● **Written task 1**
Echo the stretch of the Bangladesh potato article from "POTATOES: SAFE AND" through "the Potato website.", reproducing it word for word.

● **Selected extract**
-------------------------
DHAKA (Reuters) - Potatoes are not traditionally high on the menu for Bangladesh’s 140 million people, but a surge in rice and wheat prices has prompted the government to popularize the humble spud as a substitute food.
“Think potato, grow potato and eat potato,” was the main slogan of a three-day potato festival in Dhaka last week.
Bangladesh’s government is waging a campaign to convince millions of Bangladeshis to embrace potatoes as a staple food due to record high rice and wheat prices and an unusually good crop of potatoes that will need to be eaten quickly before they rot.
Since grain prices soared, about a third of Bangladeshis have had to skip one or two meals a day because they could not afford to buy rice which forms the bulk of their diet.
One kilo of rice has doubled in price over the past year and now costs 40 taka ($0.58), almost half the daily wage of a factory worker. Wheat costs 44 taka for a kilo, up 150 percent. By contrast, one kilo of potatoes sells at 13 taka ($0.19) in the capital, and far less in the countryside.
Potatoes are native to Latin America but were brought to South Asia from Europe sometime in the 18th century where they are mostly eaten as a vegetable ingredient in dishes such as curry.
Although an excellent carbohydrate substitute to rice, it is hard to convince Asians, who often don’t regard a meal to be complete without a bowl of rice, to switch to spuds.
“It’s not possible to change people’s food habit overnight,” said Nazrul Islam, the director of Bangladesh’s Agriculture Information Service.
“Potato cannot replace rice as the main staple, but I think they will soon realize it can be a very good substitute at a reasonably low cost,” he added.
POTATOES: SAFE AND NUTRITIOUS
Potatoes are regarded as a safe crop in the low-lying South Asian country as they are planted in October and harvested by the end of February when the land is dry and before annual floods ravage the country, leaving thousands of people homeless and hungry.
Potatoes are now Bangladesh’s second biggest crop after rice. Consumption has risen from an average of 7 kilo per capita in 1991 to 24 kilo in 2007, according to agriculture officials.
Potato consumption in Britain is about 114 kilo per capita and in Belarus, the world’s biggest potato consumer, it is around 338 kilo per capita, according to the International Year of the Potato website.
-------------------------
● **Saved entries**
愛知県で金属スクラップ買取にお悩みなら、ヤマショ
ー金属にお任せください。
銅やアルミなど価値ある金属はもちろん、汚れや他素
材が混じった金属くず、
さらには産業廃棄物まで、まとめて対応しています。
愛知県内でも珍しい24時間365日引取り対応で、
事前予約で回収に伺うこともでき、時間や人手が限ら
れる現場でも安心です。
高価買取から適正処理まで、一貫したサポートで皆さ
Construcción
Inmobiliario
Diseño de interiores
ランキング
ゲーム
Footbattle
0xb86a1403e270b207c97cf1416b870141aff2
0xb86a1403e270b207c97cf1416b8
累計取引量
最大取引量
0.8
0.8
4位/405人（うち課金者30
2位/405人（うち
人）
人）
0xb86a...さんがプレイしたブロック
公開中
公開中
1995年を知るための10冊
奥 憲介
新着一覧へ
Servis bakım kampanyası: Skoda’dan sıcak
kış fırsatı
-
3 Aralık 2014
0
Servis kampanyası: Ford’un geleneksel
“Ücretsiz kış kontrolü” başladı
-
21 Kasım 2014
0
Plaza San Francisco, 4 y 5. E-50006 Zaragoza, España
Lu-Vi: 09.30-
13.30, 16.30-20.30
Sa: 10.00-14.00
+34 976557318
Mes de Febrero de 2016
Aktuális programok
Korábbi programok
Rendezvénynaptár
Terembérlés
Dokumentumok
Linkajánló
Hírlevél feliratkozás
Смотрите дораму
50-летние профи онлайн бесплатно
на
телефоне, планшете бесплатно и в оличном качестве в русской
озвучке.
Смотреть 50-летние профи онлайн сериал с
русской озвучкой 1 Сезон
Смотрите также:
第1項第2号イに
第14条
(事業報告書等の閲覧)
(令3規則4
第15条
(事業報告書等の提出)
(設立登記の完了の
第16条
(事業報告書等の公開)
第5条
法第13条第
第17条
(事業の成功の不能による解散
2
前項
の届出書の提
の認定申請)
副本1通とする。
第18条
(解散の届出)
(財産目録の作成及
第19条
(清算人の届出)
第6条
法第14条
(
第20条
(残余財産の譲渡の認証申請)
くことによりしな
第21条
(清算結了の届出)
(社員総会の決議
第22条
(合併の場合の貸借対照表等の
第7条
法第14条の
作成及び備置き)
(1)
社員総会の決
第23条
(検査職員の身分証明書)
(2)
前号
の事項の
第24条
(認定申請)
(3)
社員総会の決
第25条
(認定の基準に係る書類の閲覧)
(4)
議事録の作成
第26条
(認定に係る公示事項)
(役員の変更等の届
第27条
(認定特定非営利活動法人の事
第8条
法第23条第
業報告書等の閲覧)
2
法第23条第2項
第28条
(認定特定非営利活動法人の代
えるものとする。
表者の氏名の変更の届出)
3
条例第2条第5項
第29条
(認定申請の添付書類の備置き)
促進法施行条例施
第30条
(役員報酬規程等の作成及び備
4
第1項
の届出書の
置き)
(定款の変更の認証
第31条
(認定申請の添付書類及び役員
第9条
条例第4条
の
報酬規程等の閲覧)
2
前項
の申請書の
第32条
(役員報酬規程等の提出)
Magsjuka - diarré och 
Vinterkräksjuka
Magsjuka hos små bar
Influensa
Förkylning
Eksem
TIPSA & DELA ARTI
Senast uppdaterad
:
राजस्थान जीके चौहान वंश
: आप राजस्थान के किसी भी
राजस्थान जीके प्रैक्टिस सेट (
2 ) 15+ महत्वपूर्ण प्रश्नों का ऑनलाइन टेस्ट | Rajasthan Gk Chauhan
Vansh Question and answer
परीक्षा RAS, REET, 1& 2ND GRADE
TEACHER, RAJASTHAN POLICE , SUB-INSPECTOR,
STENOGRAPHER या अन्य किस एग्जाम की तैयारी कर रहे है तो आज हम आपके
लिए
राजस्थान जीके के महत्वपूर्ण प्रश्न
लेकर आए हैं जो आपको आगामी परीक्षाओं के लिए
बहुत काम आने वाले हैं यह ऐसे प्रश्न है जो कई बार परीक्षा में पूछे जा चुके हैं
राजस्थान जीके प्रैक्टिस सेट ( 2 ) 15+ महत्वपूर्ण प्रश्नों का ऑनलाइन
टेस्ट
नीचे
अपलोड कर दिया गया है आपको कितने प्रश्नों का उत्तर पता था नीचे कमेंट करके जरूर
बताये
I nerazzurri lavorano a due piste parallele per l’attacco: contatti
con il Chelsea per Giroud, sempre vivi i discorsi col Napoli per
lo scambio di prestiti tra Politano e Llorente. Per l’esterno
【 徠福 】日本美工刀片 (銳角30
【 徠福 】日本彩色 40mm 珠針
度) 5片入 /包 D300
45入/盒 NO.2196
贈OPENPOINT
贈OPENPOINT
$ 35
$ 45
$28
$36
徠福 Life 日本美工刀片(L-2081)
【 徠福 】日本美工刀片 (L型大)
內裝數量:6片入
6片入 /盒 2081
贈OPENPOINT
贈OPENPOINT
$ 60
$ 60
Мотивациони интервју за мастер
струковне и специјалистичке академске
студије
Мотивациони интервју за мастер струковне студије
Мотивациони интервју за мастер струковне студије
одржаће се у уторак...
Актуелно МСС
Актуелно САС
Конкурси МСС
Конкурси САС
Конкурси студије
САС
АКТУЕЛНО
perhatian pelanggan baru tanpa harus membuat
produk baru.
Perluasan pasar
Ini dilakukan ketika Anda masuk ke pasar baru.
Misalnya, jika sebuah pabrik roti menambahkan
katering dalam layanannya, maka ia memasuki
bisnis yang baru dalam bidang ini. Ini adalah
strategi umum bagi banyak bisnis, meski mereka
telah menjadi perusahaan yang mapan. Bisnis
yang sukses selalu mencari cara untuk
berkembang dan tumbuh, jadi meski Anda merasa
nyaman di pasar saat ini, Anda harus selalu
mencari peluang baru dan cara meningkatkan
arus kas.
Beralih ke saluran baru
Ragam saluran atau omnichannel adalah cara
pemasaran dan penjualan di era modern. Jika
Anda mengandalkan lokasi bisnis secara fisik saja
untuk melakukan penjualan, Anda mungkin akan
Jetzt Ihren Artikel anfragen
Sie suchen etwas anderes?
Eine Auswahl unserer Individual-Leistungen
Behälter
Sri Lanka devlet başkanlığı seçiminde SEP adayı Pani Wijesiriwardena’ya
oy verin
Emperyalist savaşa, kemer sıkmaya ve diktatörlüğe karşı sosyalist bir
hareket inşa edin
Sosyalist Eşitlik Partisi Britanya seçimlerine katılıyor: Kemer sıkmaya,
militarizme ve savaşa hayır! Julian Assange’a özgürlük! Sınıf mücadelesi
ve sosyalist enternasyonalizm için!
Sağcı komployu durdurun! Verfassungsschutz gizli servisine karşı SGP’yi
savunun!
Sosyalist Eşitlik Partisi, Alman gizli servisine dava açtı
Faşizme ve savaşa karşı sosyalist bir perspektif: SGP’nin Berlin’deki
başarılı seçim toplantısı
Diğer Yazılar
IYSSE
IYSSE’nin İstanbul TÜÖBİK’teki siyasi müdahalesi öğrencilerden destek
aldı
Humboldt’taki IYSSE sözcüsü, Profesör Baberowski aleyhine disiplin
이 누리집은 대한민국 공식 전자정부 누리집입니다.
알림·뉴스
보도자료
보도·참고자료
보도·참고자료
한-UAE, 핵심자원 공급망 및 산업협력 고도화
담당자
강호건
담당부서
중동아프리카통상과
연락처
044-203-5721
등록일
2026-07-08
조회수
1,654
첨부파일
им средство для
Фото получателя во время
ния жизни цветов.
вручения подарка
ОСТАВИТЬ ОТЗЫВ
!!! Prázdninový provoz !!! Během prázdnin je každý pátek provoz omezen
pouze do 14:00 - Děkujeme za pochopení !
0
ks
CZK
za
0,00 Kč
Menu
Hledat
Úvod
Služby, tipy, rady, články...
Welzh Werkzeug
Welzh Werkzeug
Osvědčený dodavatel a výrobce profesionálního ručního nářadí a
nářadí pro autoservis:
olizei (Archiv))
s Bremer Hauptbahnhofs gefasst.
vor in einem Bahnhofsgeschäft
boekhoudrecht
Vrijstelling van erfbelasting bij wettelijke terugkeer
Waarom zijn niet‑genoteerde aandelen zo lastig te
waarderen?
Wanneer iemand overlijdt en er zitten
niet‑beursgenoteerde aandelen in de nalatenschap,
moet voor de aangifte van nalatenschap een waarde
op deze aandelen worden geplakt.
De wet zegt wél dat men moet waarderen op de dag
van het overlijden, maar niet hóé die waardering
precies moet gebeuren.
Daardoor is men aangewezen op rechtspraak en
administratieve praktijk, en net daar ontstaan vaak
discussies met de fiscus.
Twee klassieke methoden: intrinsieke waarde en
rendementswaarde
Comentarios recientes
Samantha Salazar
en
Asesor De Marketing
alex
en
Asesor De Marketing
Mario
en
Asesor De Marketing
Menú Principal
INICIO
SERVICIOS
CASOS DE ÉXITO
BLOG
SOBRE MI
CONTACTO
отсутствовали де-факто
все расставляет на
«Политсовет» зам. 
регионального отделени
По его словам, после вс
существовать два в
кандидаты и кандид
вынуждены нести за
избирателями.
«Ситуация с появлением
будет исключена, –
-------------------------
● **Written task 2**
Identify every line in the listing above that contains the string "saluran", and copy each of those lines. Case counts.

● **Final answer 1**
POTATOES: SAFE AND NUTRITIOUS
Potatoes are regarded as a safe crop in the low-lying South Asian country as they are planted in October and harvested by the end of February when the land is dry and before annual floods ravage the country, leaving thousands of people homeless and hungry.
Potatoes are now Bangladesh’s second biggest crop after rice. Consumption has risen from an average of 7 kilo per capita in 1991 to 24 kilo in 2007, according to agriculture officials.
Potato consumption in Britain is about 114 kilo per capita and in Belarus, the world’s biggest potato consumer, it is around 338 kilo per capita, according to the International Year of the Potato website.

● **Final answer 2**
Beralih ke saluran baru
Ragam saluran atau omnichannel adalah cara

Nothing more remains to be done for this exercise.